* Task prompt
Check each line of the records below for the word "Adhesive" and copy those where it appears.

### Material for this exercise ###

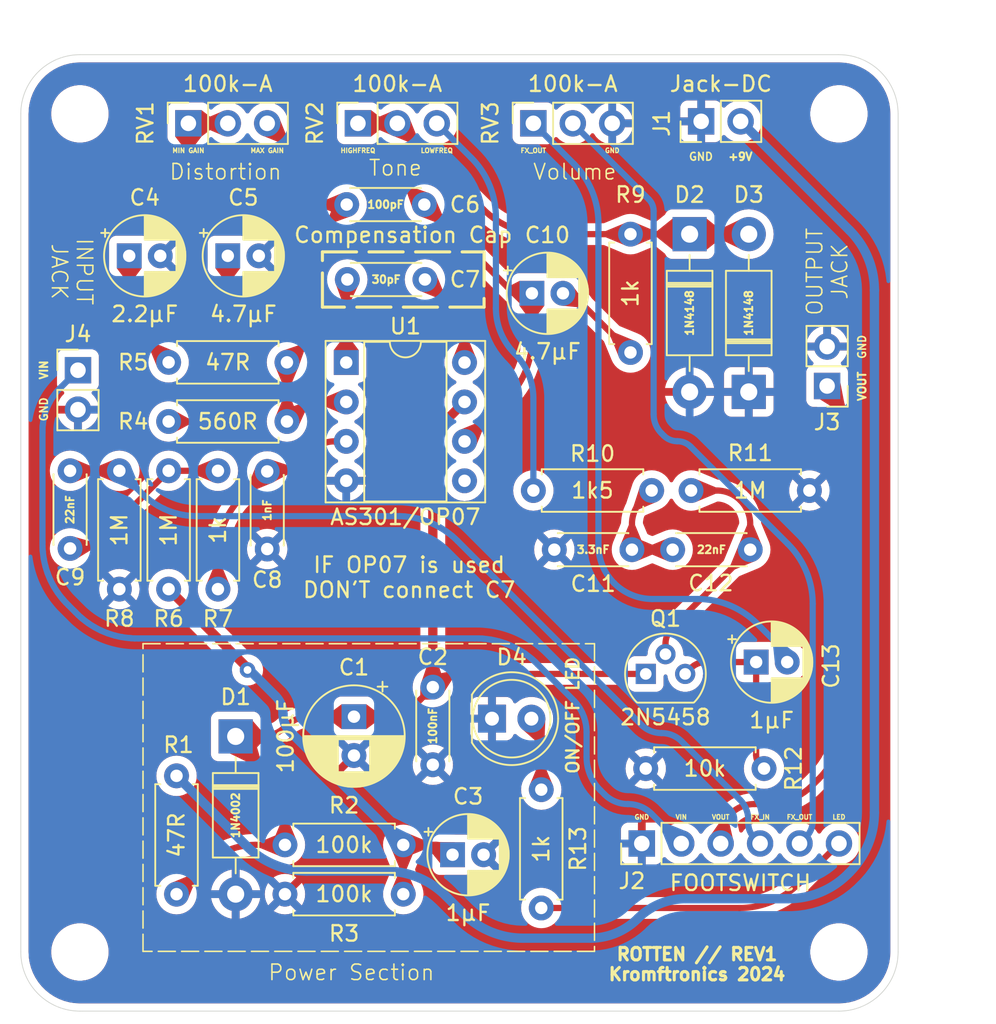
<source format=kicad_pcb>
(kicad_pcb
	(version 20240108)
	(generator "pcbnew")
	(generator_version "8.0")
	(general
		(thickness 1.6)
		(legacy_teardrops no)
	)
	(paper "A4")
	(title_block
		(title "Rotten")
		(date "2024-06-06")
		(rev "1")
		(company "Kromftronics")
	)
	(layers
		(0 "F.Cu" signal)
		(31 "B.Cu" signal)
		(32 "B.Adhes" user "B.Adhesive")
		(33 "F.Adhes" user "F.Adhesive")
		(34 "B.Paste" user)
		(35 "F.Paste" user)
		(36 "B.SilkS" user "B.Silkscreen")
		(37 "F.SilkS" user "F.Silkscreen")
		(38 "B.Mask" user)
		(39 "F.Mask" user)
		(40 "Dwgs.User" user "User.Drawings")
		(41 "Cmts.User" user "User.Comments")
		(42 "Eco1.User" user "User.Eco1")
		(43 "Eco2.User" user "User.Eco2")
		(44 "Edge.Cuts" user)
		(45 "Margin" user)
		(46 "B.CrtYd" user "B.Courtyard")
		(47 "F.CrtYd" user "F.Courtyard")
		(48 "B.Fab" user)
		(49 "F.Fab" user)
		(50 "User.1" user)
		(51 "User.2" user)
		(52 "User.3" user)
		(53 "User.4" user)
		(54 "User.5" user)
		(55 "User.6" user)
		(56 "User.7" user)
		(57 "User.8" user)
		(58 "User.9" user)
	)
	(setup
		(pad_to_mask_clearance 0)
		(allow_soldermask_bridges_in_footprints no)
		(pcbplotparams
			(layerselection 0x00010fc_ffffffff)
			(plot_on_all_layers_selection 0x0000000_00000000)
			(disableapertmacros no)
			(usegerberextensions no)
			(usegerberattributes yes)
			(usegerberadvancedattributes yes)
			(creategerberjobfile yes)
			(dashed_line_dash_ratio 12.000000)
			(dashed_line_gap_ratio 3.000000)
			(svgprecision 4)
			(plotframeref no)
			(viasonmask no)
			(mode 1)
			(useauxorigin no)
			(hpglpennumber 1)
			(hpglpenspeed 20)
			(hpglpendiameter 15.000000)
			(pdf_front_fp_property_popups yes)
			(pdf_back_fp_property_popups yes)
			(dxfpolygonmode yes)
			(dxfimperialunits yes)
			(dxfusepcbnewfont yes)
			(psnegative no)
			(psa4output no)
			(plotreference yes)
			(plotvalue yes)
			(plotfptext yes)
			(plotinvisibletext no)
			(sketchpadsonfab no)
			(subtractmaskfromsilk no)
			(outputformat 1)
			(mirror no)
			(drillshape 1)
			(scaleselection 1)
			(outputdirectory "")
		)
	)
	(net 0 "")
	(net 1 "+9V")
	(net 2 "GND")
	(net 3 "/+4V5")
	(net 4 "Net-(C4-Pad1)")
	(net 5 "Net-(C5-Pad1)")
	(net 6 "Net-(C10-Pad1)")
	(net 7 "Net-(U1--)")
	(net 8 "Net-(U1-C{slash}B)")
	(net 9 "Net-(U1-COMP)")
	(net 10 "Net-(U1-+)")
	(net 11 "/FX_IN")
	(net 12 "Net-(C9-Pad2)")
	(net 13 "Net-(C10-Pad2)")
	(net 14 "Net-(C11-Pad1)")
	(net 15 "Net-(Q1-G)")
	(net 16 "Net-(C13-Pad2)")
	(net 17 "Net-(Q1-S)")
	(net 18 "Net-(D2-K)")
	(net 19 "Net-(D4-A)")
	(net 20 "/+9V_IN")
	(net 21 "/VOUT")
	(net 22 "/LED")
	(net 23 "/FX_OUT")
	(net 24 "/VIN")
	(net 25 "Net-(R10-Pad1)")
	(net 26 "unconnected-(U1-BAL-Pad5)")
	(footprint "Capacitor_THT:CP_Radial_D5.0mm_P2.00mm" (layer "F.Cu") (at 140.716 93.726))
	(footprint "Resistor_THT:R_Axial_DIN0207_L6.3mm_D2.5mm_P7.62mm_Horizontal" (layer "F.Cu") (at 110.363 108.672621))
	(footprint "Connector_PinHeader_2.54mm:PinHeader_1x02_P2.54mm_Vertical" (layer "F.Cu") (at 97.028 74.93))
	(footprint "MountingHole:MountingHole_3.2mm_M3_DIN965" (layer "F.Cu") (at 146.05 112.395))
	(footprint "Resistor_THT:R_Axial_DIN0207_L6.3mm_D2.5mm_P7.62mm_Horizontal" (layer "F.Cu") (at 106.045 81.407 -90))
	(footprint "Capacitor_THT:CP_Radial_D5.0mm_P2.00mm" (layer "F.Cu") (at 126.27 69.977))
	(footprint "Resistor_THT:R_Axial_DIN0207_L6.3mm_D2.5mm_P7.62mm_Horizontal" (layer "F.Cu") (at 117.983 105.497621 180))
	(footprint "Resistor_THT:R_Axial_DIN0207_L6.3mm_D2.5mm_P7.62mm_Horizontal" (layer "F.Cu") (at 103.378 101.052621 -90))
	(footprint "Diode_THT:D_DO-41_SOD81_P10.16mm_Horizontal" (layer "F.Cu") (at 136.43 66.167 -90))
	(footprint "MountingHole:MountingHole_3.2mm_M3_DIN965" (layer "F.Cu") (at 97.155 112.395))
	(footprint "Capacitor_THT:C_Disc_D4.3mm_W1.9mm_P5.00mm" (layer "F.Cu") (at 119.34 64.262 180))
	(footprint "Resistor_THT:R_Axial_DIN0207_L6.3mm_D2.5mm_P7.62mm_Horizontal" (layer "F.Cu") (at 144.145 82.677 180))
	(footprint "Package_TO_SOT_THT:TO-92" (layer "F.Cu") (at 133.604 94.488))
	(footprint "Capacitor_THT:C_Disc_D4.3mm_W1.9mm_P5.00mm" (layer "F.Cu") (at 119.38 69.088 180))
	(footprint "Resistor_THT:R_Axial_DIN0207_L6.3mm_D2.5mm_P7.62mm_Horizontal" (layer "F.Cu") (at 133.604 100.584))
	(footprint "Resistor_THT:R_Axial_DIN0207_L6.3mm_D2.5mm_P7.62mm_Horizontal" (layer "F.Cu") (at 102.87 81.407 -90))
	(footprint "Capacitor_THT:CP_Radial_D5.0mm_P2.00mm" (layer "F.Cu") (at 106.68 67.564))
	(footprint "Connector_PinSocket_2.54mm:PinSocket_1x03_P2.54mm_Vertical" (layer "F.Cu") (at 126.365 59.03 90))
	(footprint "Capacitor_THT:C_Disc_D4.3mm_W1.9mm_P5.00mm" (layer "F.Cu") (at 132.715 86.487 180))
	(footprint "Diode_THT:D_DO-41_SOD81_P10.16mm_Horizontal" (layer "F.Cu") (at 107.188 98.512621 -90))
	(footprint "Package_DIP:DIP-8_W7.62mm_Socket" (layer "F.Cu") (at 114.31 74.432))
	(footprint "Resistor_THT:R_Axial_DIN0207_L6.3mm_D2.5mm_P7.62mm_Horizontal" (layer "F.Cu") (at 126.873 101.941621 -90))
	(footprint "LED_THT:LED_D5.0mm_IRBlack" (layer "F.Cu") (at 123.698 97.369621))
	(footprint "Connector_PinHeader_2.54mm:PinHeader_1x02_P2.54mm_Vertical" (layer "F.Cu") (at 145.288 75.946 180))
	(footprint "Capacitor_THT:C_Disc_D4.3mm_W1.9mm_P5.00mm" (layer "F.Cu") (at 96.52 81.407 -90))
	(footprint "Connector_PinHeader_2.54mm:PinHeader_1x02_P2.54mm_Vertical"
		(layer "F.Cu")
		(uuid "92db42fc-e829-4a6c-acc3-845fad20ade7")
		(at 137.175 58.903 90)
		(descr "Through hole straight pin header, 1x02, 2.54mm pitch, single row")
		(tags "Through hole pin header THT 1x02 2.54mm single row")
		(property "Reference" "J1"
			(at -0.127 -2.54 -90)
			(layer "F.SilkS")
			(uuid "d0558ffa-13f7-471d-8510-7ea55e2ac1a1")
			(effects
				(font
					(size 1 1)
					(thickness 0.15)
				)
			)
		)
		(property "Value" "Jack-DC"
			(at 2.413 1.27 0)
			(layer "F.SilkS")
			(uuid "bf0b2775-1f48-46cb-9981-22a14e107e7e")
			(effects
				(font
					(size 1 1)
					(thickness 0.15)
				)
			)
		)
		(property "Footprint" "Connector_PinHeader_2.54mm:PinHeader_1x02_P2.54mm_Vertical"
			(at 0 0 90)
			(unlocked yes)
			(layer "F.Fab")
			(hide yes)
			(uuid "228fac0c-5244-4c45-a0cb-29370d780167")
			(effects
				(font
					(size 1.27 1.27)
					(thickness 0.15)
				)
			)
		)
		(property "Datasheet" ""
			(at 0 0 90)
			(unlocked yes)
			(layer "F.Fab")
			(hide yes)
			(uuid "2af942d5-c14e-4f43-bfce-ab845832fc04")
			(effects
				(font
					(size 1.27 1.27)
					(thickness 0.15)
				)
			)
		)
		(property "Description" "DC Barrel Jack"
			(at 0 0 90)
			(unlocked yes)
			(layer "F.Fab")
			(hide yes)
			(uuid "07dad62d-d7ea-4a82-9539-40f015a6ebf5")
			(effects
				(font
					(size 1.27 1.27)
					(thickness 0.15)
				)
			)
		)
		(property ki_fp_filters "BarrelJack*")
		(path "/46f0e4ef-c6cb-4c49-ba41-f2bf8c703ca9")
		(sheetname "Root")
		(sheetfile "Rotten.kicad_sch")
		(attr through_hole)
		(fp_line
			(start -1.33 -1.33)
			(end 0 -1.33)
			(stroke
				(width 0.12)
				(type solid)
			)
			(layer "F.SilkS")
			(uuid "e8b6884f-8534-49f5-aa0f-63547b90b73e")
		)
		(fp_line
			(start -1.33 0)
			(end -1.33 -1.33)
			(stroke
				(width 0.12)
				(type solid)
			)
			(layer "F.SilkS")
			(uuid "b3d03aa4-133f-4aaa-8807-0d26b3edcf74")
		)
		(fp_line
			(start 1.33 1.27)
			(end 1.33 3.87)
			(stroke
				(width 0.12)
				(type solid)
			)
			(layer "F.SilkS")
			(uuid "2af102b9-95d2-4e4d-9c44-fe2330c8dab6")
		)
		(fp_line
			(start -1.33 1.27)
			(end 1.33 1.27)
			(stroke
				(width 0.12)
				(type solid)
			)
			(layer "F.SilkS")
			(uuid "80490631-c1b9-4b22-96f6-b1a7b3b166eb")
		)
		(fp_line
			(start -1.33 1.27)
			(end -1.33 3.87)
			(stroke
				(width 0.12)
				(type solid)
			)
			(layer "F.SilkS")
			(uuid "f27a8301-2ba3-4675-b04f-1fc77fe16d8b")
		)
		(fp_line
			(start -1.33 3.87)
			(end 1.33 3.87)
			(stroke
				(width 0.12)
				(type solid)
			)
			(layer "F.SilkS")
			(uuid "d50326e4-bfee-4499-9918-90a9de49742d")
		)
		(fp_line
			(start 1.8 -1
... [673187 chars truncated]
</source>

###

* Problem solution
		(32 "B.Adhes" user "B.Adhesive")
		(33 "F.Adhes" user "F.Adhesive")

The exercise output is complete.